On Sept. 6, 2021, Sheila, Paige and other supporters walked from Granville and Drake to Victory Square, retracing the route they believe Chelsea took one year ago. The Poormans are members of the Kawacatoose First Nation in Saskatchewan, and in Saskatoon a childhood friend of Chelsea’s organized a walk to happen at the same time.
Chelsea’s family has been trying to fundraise to increase the amount of a reward, currently set at $10,000, for any information about what happened to Chelsea. There’s also a website and a Facebook page where supporters can find and download the missing person poster.
Sheila and Paige first reported Chelsea missing to police on Sept. 8, 2020. The young woman is especially vulnerable because she has a physical disability: Chelsea was in a car accident in 2014 and wears a brace on her left leg and a lifted shoe on her right foot. The accident left her with rods in her leg and arm, so she walks with a slight limp and can’t fully bend her left arm.
She would have difficulty walking without her brace, and Sheila fears that if Chelsea is being held somewhere against her will, she wouldn’t be able to escape without her brace.
The family still has questions about why police didn’t post a press release about Chelsea until 10 days after she was reported missing.
Police have said detectives take several factors into account before deciding whether to release information about missing people to the media, including a missing person’s mental health and whether attention from the news will be detrimental to their personal safety.
In Canada, Indigenous women and girls are five times more likely to experience violence than non-Indigenous women. On Monday, advocates across the country held a vigil for missing and murdered Indigenous women and girls to continue to draw attention to the issue.
“I’ve been on so many searches with communities, individuals and organizations, because they don’t have the resources when their loved ones go missing,” said Chief Judy Wilson, secretary-treasurer of the Union of BC Indian Chiefs.
“They literally have to do it themselves.”
A National Inquiry into Missing and Murdered Indigenous Women and Girls completed its final report in 2019, but the federal government didn’t release its action plan until June 2021 and many recommendations have yet to be funded and implemented, Wilson said.
She particularly called attention to the inquiry’s Call for Justice 5.6, which asks for more support for Indigenous victims of crime and family and friends of missing or murdered Indigenous people.
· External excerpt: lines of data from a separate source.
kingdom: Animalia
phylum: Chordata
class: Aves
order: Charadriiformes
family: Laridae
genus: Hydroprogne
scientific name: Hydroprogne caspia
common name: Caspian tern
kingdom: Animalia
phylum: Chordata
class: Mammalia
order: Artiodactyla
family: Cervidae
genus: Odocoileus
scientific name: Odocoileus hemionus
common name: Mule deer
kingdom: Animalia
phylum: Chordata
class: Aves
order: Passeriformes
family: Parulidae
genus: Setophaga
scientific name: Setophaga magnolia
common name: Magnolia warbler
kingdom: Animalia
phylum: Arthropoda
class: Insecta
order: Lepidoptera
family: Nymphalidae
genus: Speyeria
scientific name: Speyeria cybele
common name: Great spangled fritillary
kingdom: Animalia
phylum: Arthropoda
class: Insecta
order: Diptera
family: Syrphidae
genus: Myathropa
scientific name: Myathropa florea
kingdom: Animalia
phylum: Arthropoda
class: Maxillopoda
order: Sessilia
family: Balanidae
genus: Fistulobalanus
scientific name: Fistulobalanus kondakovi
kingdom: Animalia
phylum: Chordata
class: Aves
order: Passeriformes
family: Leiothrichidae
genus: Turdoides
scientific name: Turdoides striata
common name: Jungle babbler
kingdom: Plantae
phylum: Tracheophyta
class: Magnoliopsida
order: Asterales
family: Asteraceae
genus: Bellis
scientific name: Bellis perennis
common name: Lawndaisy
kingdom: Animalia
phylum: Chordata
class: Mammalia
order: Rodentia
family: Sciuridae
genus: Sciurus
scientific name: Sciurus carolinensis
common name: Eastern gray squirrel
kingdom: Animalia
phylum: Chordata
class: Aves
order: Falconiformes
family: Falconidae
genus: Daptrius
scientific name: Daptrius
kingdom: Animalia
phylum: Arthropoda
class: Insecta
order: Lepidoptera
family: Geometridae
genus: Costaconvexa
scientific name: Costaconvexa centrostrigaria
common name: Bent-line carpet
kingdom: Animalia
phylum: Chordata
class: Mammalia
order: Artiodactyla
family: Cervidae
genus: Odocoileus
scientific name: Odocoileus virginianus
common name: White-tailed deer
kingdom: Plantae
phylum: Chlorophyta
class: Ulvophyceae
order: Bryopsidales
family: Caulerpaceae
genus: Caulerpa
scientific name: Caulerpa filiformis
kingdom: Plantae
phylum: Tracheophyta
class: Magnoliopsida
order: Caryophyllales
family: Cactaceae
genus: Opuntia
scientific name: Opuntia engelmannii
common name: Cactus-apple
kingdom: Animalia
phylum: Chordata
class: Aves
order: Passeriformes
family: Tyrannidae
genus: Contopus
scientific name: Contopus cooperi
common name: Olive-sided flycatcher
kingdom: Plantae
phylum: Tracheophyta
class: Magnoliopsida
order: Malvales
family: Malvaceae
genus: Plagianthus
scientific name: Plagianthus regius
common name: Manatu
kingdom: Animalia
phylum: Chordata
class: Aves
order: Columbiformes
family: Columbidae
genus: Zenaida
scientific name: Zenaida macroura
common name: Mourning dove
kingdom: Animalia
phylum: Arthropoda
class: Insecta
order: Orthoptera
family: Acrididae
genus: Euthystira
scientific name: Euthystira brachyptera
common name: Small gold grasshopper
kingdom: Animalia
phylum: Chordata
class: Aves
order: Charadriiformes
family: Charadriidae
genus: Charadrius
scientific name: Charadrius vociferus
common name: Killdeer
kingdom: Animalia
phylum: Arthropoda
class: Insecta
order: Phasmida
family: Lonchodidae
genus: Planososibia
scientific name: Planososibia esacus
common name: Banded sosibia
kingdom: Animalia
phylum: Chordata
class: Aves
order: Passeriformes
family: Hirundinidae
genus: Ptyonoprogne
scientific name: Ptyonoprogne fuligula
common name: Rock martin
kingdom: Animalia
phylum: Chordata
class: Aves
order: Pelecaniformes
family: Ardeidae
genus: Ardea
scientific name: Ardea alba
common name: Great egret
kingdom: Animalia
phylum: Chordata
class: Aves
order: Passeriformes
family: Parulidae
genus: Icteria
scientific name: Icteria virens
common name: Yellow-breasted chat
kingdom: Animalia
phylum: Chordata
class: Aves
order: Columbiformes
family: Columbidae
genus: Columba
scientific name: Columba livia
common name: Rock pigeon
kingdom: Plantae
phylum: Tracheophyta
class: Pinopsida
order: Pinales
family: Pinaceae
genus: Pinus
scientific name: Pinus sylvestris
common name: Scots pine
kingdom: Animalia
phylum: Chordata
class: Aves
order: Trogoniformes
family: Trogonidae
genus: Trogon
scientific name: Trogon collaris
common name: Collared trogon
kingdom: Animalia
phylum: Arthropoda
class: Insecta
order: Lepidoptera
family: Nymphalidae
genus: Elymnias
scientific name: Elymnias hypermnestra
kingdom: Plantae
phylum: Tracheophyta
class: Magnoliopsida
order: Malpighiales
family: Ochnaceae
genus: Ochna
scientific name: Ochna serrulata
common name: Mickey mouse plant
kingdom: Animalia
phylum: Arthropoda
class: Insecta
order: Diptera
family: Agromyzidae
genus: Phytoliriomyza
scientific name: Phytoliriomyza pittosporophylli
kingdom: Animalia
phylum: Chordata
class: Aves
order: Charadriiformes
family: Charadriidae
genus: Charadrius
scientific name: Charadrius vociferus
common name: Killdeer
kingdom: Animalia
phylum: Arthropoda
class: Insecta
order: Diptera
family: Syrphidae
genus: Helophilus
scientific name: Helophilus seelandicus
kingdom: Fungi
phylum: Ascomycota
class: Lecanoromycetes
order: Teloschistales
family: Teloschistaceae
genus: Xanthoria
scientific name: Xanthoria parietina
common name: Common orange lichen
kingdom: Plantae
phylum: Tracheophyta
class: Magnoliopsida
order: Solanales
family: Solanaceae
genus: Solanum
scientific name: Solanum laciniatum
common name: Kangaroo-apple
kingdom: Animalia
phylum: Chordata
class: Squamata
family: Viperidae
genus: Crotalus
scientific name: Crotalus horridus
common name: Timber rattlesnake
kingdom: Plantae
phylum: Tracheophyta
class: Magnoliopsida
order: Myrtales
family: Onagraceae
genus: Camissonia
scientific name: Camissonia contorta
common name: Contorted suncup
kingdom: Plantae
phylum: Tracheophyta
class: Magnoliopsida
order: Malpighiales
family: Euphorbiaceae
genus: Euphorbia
That includes financial support, trauma and mental health support, guaranteed access to legal services, and legislated paid leave and disability benefits.
Sheila Poorman said that after the September walk for Chelsea, she and other family members were able to go to a retreat for families of missing and murdered Indigenous women and girls, organized by the Indian Residential School Survivors Society.
“To meet the other families and know that we’re not alone in this — it was great to see and to hear their stories,” she said. “I was able to relate to each and every person who shared, and that was really powerful.”